The Sweetness of Forgetting (95)



“Voilà,” he says. He holds the door for me as I enter.

Inside, the foyer is dimly lit, and there’s a narrow staircase straight ahead. I look around. “No elevator?” I ask.

Gavin scratches his head. “No elevator. Wow. That’s weird.”

We begin walking up, and by the time we get to the fifth floor, I’m ashamed to say I’m breathing hard. “I guess I should work out more,” I note. “I’m huffing and puffing like I’ve never climbed a staircase before.”

Gavin, who’s behind me, laughs. “I don’t know. Huffing and puffing aside, it doesn’t look to me like you’re in need of a workout.”

I look back at him, my face on fire, and he just grins. I shake my head and continue climbing, but I’m flattered.

We finally reach the tenth floor, and I’m in such a rush to see whether Jacob still lives here that I don’t even bother catching my breath before knocking on the door to 1004.

I’m still breathing hard when the door swings open, revealing a woman about my age standing there.

“Can I help you?” she asks, looking back and forth between Gavin and me.

“We’re looking for Jacob Levy,” says Gavin, after apparently realizing I can’t get words out.

The woman shakes her head. “There’s no one here by that name. I’m sorry.”

My heart sinks. “He’d be in his late eighties? From France originally?”

The woman shrugs. “Doesn’t ring a bell.”

“He used to live here, we think,” Gavin says. “Until at least a year ago.”

“My husband and I moved in in January,” says the woman.

“Are you sure?” I ask in a small voice.

“I think I’d notice if some old dude was living with us,” the woman says, rolling her eyes. “Anyhow, the super lives in apartment 102 if you want to check with him.”

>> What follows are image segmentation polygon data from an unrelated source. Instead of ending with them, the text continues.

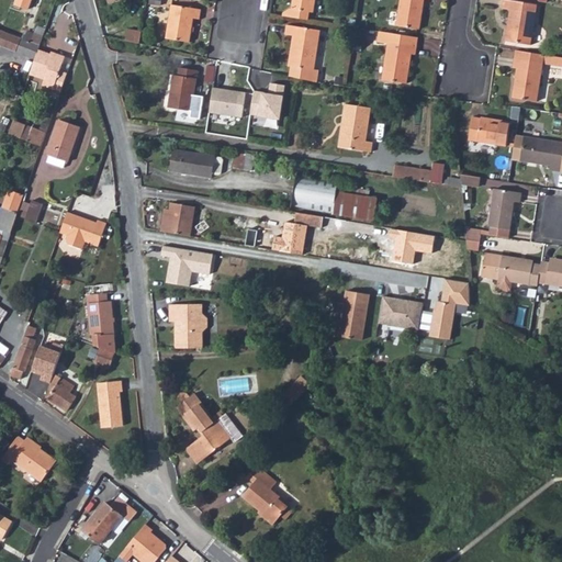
[(282,15),(281,19),(306,23),(308,15),(312,15),(314,0),(292,0),(292,4),(291,4),(290,12),(282,15)]
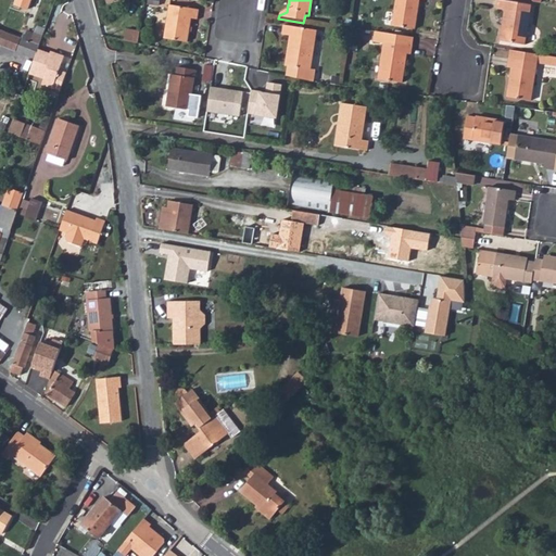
[(425,0),(396,0),(392,29),(415,33),(420,2),(425,3),(425,0)]
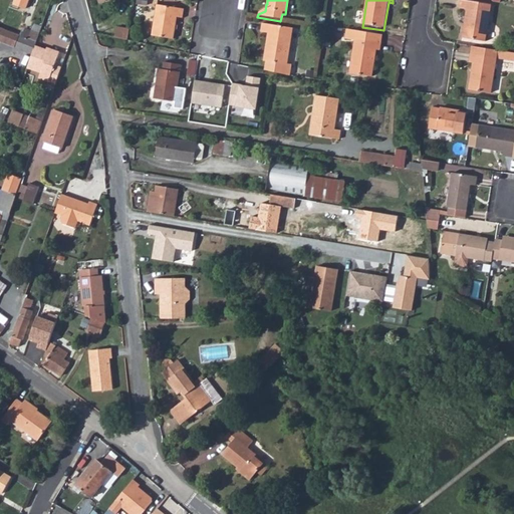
[(492,6),(462,1),(460,10),(467,11),(463,39),(486,42),(492,6)]
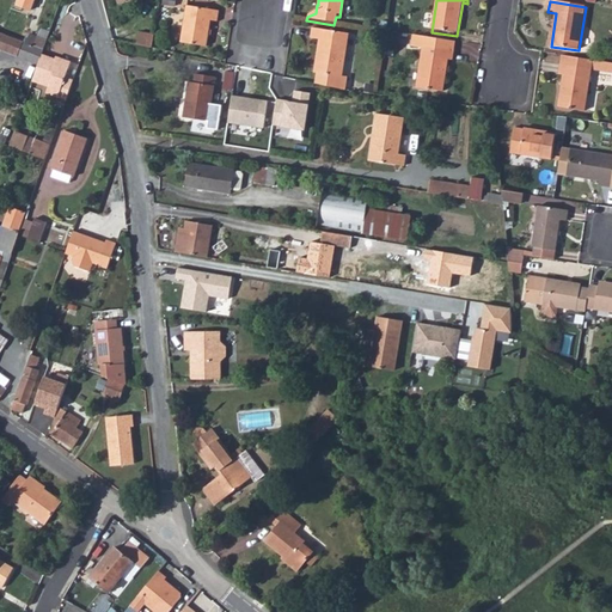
[(219,10),(185,5),(179,42),(206,47),(209,20),(216,22),(219,10)]
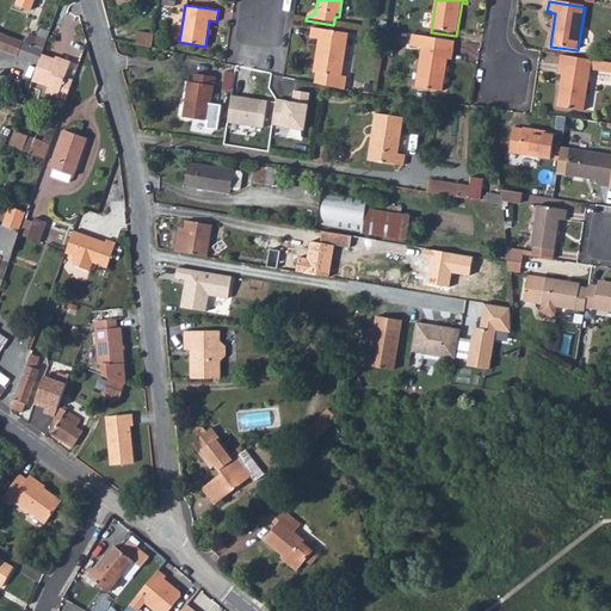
[(316,74),(315,82),(341,87),(349,88),(351,74),(343,73),(349,35),(312,29),(310,39),(318,41),(314,73),(316,74)]
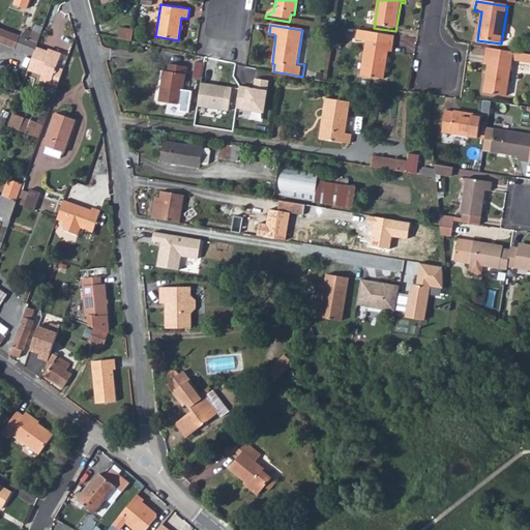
[(0,41),(26,51),(30,39),(0,27),(0,41)]
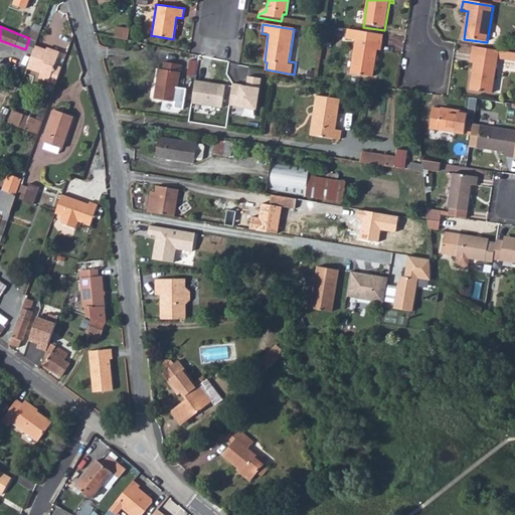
[(115,28),(112,37),(126,40),(127,31),(115,28)]
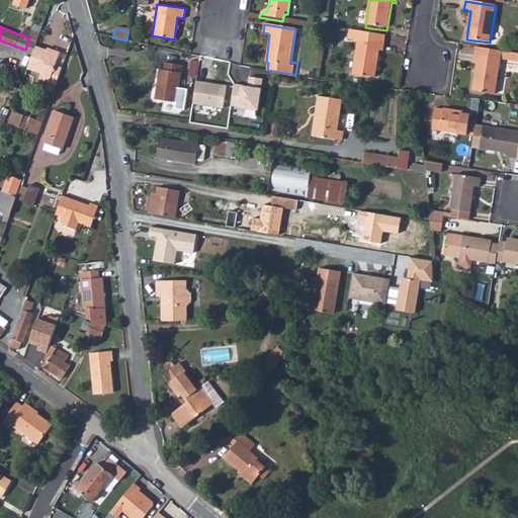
[(386,37),(350,31),(348,42),(358,45),(353,73),(376,77),(381,53),(383,54),(386,37)]
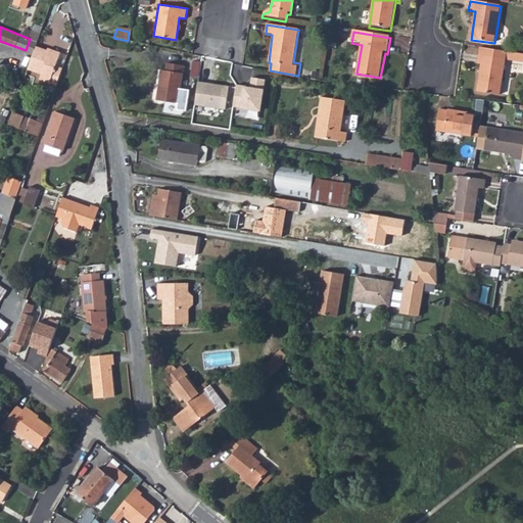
[(37,73),(57,80),(60,68),(53,66),(57,49),(49,47),(49,49),(33,43),(24,63),(39,67),(37,73)]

Gavin and I thank her and head back down the stairs.

“Do you think we came all this way for nothing?” I ask as we descend.

“No,” Gavin says firmly. “I think Jacob moved somewhere else and we’re going to find him today.”

“What if he’s dead?” I venture. I hadn’t wanted to consider the possibility, but it’s foolish not to.

“Elida’s husband didn’t find a death certificate,” Gavin says. “We’ve got to believe he’s still out there somewhere.”

When we reach the ground floor, Gavin knocks on the door to apartment 102. There’s no answer, and we exchange looks. Gavin knocks again, harder this time, and I’m relieved to hear footsteps coming toward the door a moment later. A middle-aged woman in curlers and a bathrobe opens the door.

“What?” she asks. “Don’t tell me the plumbing on the seventh is broken again. I can’t handle it.”

“No ma’am,” Gavin says. “We’re looking for the super.”

She snorts. “That’s my husband, but he’s mostly worthless. What do you need?”

“We’re looking for the man who used to live in apartment 1004,” I say. “Jacob Levy. We think he moved out about a year ago.”

She frowns. “Yeah. He did. So what?”

“We need to find him,” Gavin says. “It’s very urgent.”

She narrows her eyes. “You the IRS or something?”

“What? No,” I say. “We’re . . .” And then I don’t know how to continue. How do I tell her that I’m the granddaughter of the woman he loved seventy years ago? That I might even be his granddaughter?

“We’re family,” Gavin fills in smoothly. He nods at me. “She’s his family.”

The words make my heart hurt.

The woman scrutinizes us for a moment more and shrugs. “Whatever you say. I’ll get you his forwarding address.”

My heart beats faster as she shuffles back into her apartment. Gavin and I exchange looks again, but I’m too excited to say anything.

The woman reappears a moment later with a slip of paper. “Jacob Levy. He fell and broke his hip last year,” she says. “He’d been here twenty years, you know. There isn’t no elevator, and when he got back from the hospital, he couldn’t make it up them stairs, what with his hip and all, so the landlord, he offered him the vacant apartment at the end of the hall here. Apartment 101. But Mr. Levy, he said he wanted a view. Picky, if you ask me. So the movers came, end of November.”

She hands me the slip of paper. On it, there’s an address on Whitehall Street, along with an apartment number.

“That’s where he asked us to send his final bill,” the woman says. “I got no idea if he’s still there. But that’s where he went from here.”

“Thank you,” Gavin says.

“Thank you,” I echo. She’s about to close the door when I reach out my hand. “Wait,” I say. “One more thing.”

“Yeah?” She looks perturbed.

“Was he married?” I hold my breath.

“There wasn’t no Mrs. Levy that I know of,” the woman says.

I close my eyes in relief. “What . . . what was he like?” I ask after a moment.

She regards me suspiciously then seems to soften a little. “He was nice,” she says finally. “Always real polite-like. Some of the other tenants here, they treat us like servants, me and my husband. But Mr. Levy, he was always real nice. Always called me ma’am. Always said please and thank you.”